* Required action 1
Return every line of the records that contains the string "number".

* Selected extract
- Opening Delimiter -
3

How can I use a regular expression to match text that is between two strings, where those two strings are themselves enclosed two other strings, with any amount of text between the inner and outer enclosing strings?

For example, I have this text:

outer-start some text inner-start text-that-i-want inner-end some more text outer-end

In this case, I want text-that-i-want because it is between inner-start and inner-end, which themselves are between outer-start and outer-end.

If I have

some text inner-start text-that-i-want inner-end some more text outer-end

then I don't want text-that-i-want, because although it is between inner-start and inner-end, there is no outer-start enclosing these strings.

Likewise, if I have

outer-start some text text-that-i-want inner-end some more text outer-end

then again, I don't want text-that-i-want, because there is no enclosing inner-start, although there are enclosing outer-start and outer-end strings.

Assume that outer-start, inner-start, inner-end and outer-end will only ever be used for the purposes of enclosing/delimiting.

I reckon that I can do this by doing a two pass regular expression match, i.e. looking for any data between outer-start and outer-end, and then within that data looking for any text between inner-start and inner-end (if indeed those strings exist), but I would like to know if it can be done in one go.

Tola Odejayi
  • 3,019
  • 9
  • 31
  • 46
  • Real examples instead of these "outer-start" placeholders is likely to get you a better answer. –  Jan 02 '10 at 07:14

2 Answers2

6
/outer-start.*?inner-start(.*?)inner-end.*?outer-end/

You need to use minimal matching to keep the regexp engine from malfunctioning when there are multiple "texts-that-i-want"s, for example:

"outer-start some text inner-start first-text-that-i-want inner-end some more text outer-end outer-start some text inner-start second-text-that-i-want inner-end some more text outer-end"

Without minimal matching, you'll get the puzzling single match, "second-text-that-i-want".
- Closing Delimiter -
[Gathered data]
- Opening Delimiter -
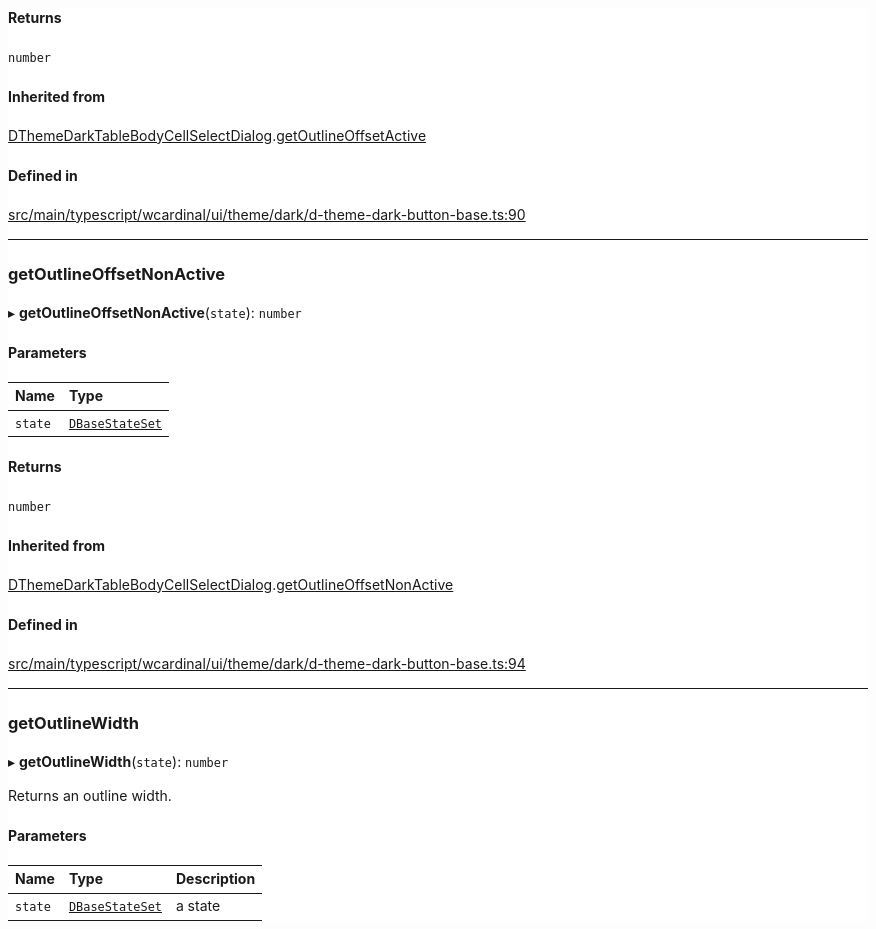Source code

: #### Returns

`number`

#### Inherited from

[DThemeDarkTableBodyCellSelectDialog](DThemeDarkTableBodyCellSelectDialog.md).[getOutlineOffsetActive](DThemeDarkTableBodyCellSelectDialog.md#getoutlineoffsetactive)

#### Defined in

[src/main/typescript/wcardinal/ui/theme/dark/d-theme-dark-button-base.ts:90](https://github.com/winter-cardinal/winter-cardinal-ui/blob/v0.414.0/src/main/typescript/wcardinal/ui/theme/dark/d-theme-dark-button-base.ts#L90)

___

### getOutlineOffsetNonActive

▸ **getOutlineOffsetNonActive**(`state`): `number`

#### Parameters

| Name | Type |
| :------ | :------ |
| `state` | [`DBaseStateSet`](../interfaces/DBaseStateSet.md) |

#### Returns

`number`

#### Inherited from

[DThemeDarkTableBodyCellSelectDialog](DThemeDarkTableBodyCellSelectDialog.md).[getOutlineOffsetNonActive](DThemeDarkTableBodyCellSelectDialog.md#getoutlineoffsetnonactive)

#### Defined in

[src/main/typescript/wcardinal/ui/theme/dark/d-theme-dark-button-base.ts:94](https://github.com/winter-cardinal/winter-cardinal-ui/blob/v0.414.0/src/main/typescript/wcardinal/ui/theme/dark/d-theme-dark-button-base.ts#L94)

___

### getOutlineWidth

▸ **getOutlineWidth**(`state`): `number`

Returns an outline width.

#### Parameters

| Name | Type | Description |
| :------ | :------ | :------ |
| `state` | [`DBaseStateSet`](../interfaces/DBaseStateSet.md) | a state |
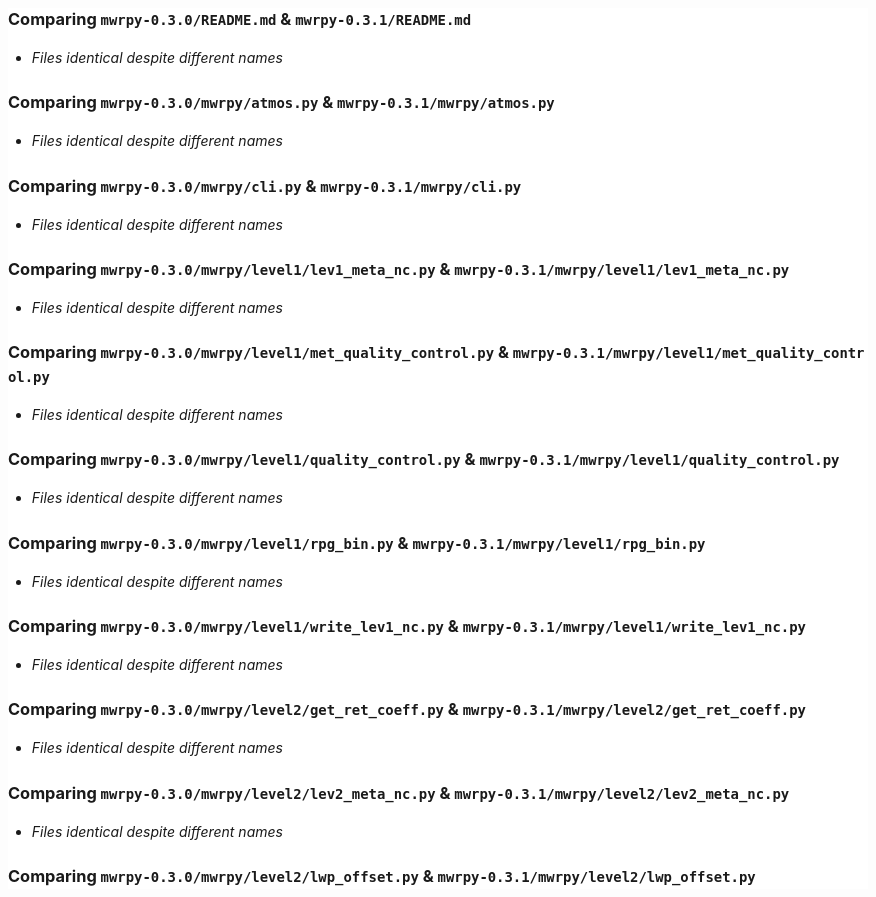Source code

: ### Comparing `mwrpy-0.3.0/README.md` & `mwrpy-0.3.1/README.md`

 * *Files identical despite different names*

### Comparing `mwrpy-0.3.0/mwrpy/atmos.py` & `mwrpy-0.3.1/mwrpy/atmos.py`

 * *Files identical despite different names*

### Comparing `mwrpy-0.3.0/mwrpy/cli.py` & `mwrpy-0.3.1/mwrpy/cli.py`

 * *Files identical despite different names*

### Comparing `mwrpy-0.3.0/mwrpy/level1/lev1_meta_nc.py` & `mwrpy-0.3.1/mwrpy/level1/lev1_meta_nc.py`

 * *Files identical despite different names*

### Comparing `mwrpy-0.3.0/mwrpy/level1/met_quality_control.py` & `mwrpy-0.3.1/mwrpy/level1/met_quality_control.py`

 * *Files identical despite different names*

### Comparing `mwrpy-0.3.0/mwrpy/level1/quality_control.py` & `mwrpy-0.3.1/mwrpy/level1/quality_control.py`

 * *Files identical despite different names*

### Comparing `mwrpy-0.3.0/mwrpy/level1/rpg_bin.py` & `mwrpy-0.3.1/mwrpy/level1/rpg_bin.py`

 * *Files identical despite different names*

### Comparing `mwrpy-0.3.0/mwrpy/level1/write_lev1_nc.py` & `mwrpy-0.3.1/mwrpy/level1/write_lev1_nc.py`

 * *Files identical despite different names*

### Comparing `mwrpy-0.3.0/mwrpy/level2/get_ret_coeff.py` & `mwrpy-0.3.1/mwrpy/level2/get_ret_coeff.py`

 * *Files identical despite different names*

### Comparing `mwrpy-0.3.0/mwrpy/level2/lev2_meta_nc.py` & `mwrpy-0.3.1/mwrpy/level2/lev2_meta_nc.py`

 * *Files identical despite different names*

### Comparing `mwrpy-0.3.0/mwrpy/level2/lwp_offset.py` & `mwrpy-0.3.1/mwrpy/level2/lwp_offset.py`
- Closing Delimiter -
* Required action 2
Rename "inner-end" to "inner-stop" in the part of the regular expression thread starting with "In this case, I" and going on through "enclosing these strings.", and give that passage back with the change.

* Exercise answer 1
`number`
▸ **getOutlineOffsetNonActive**(`state`): `number`
`number`
▸ **getOutlineWidth**(`state`): `number`

* Exercise answer 2
In this case, I want text-that-i-want because it is between inner-start and inner-stop, which themselves are between outer-start and outer-end.

If I have

some text inner-start text-that-i-want inner-stop some more text outer-end

then I don't want text-that-i-want, because although it is between inner-start and inner-stop, there is no outer-start enclosing these strings.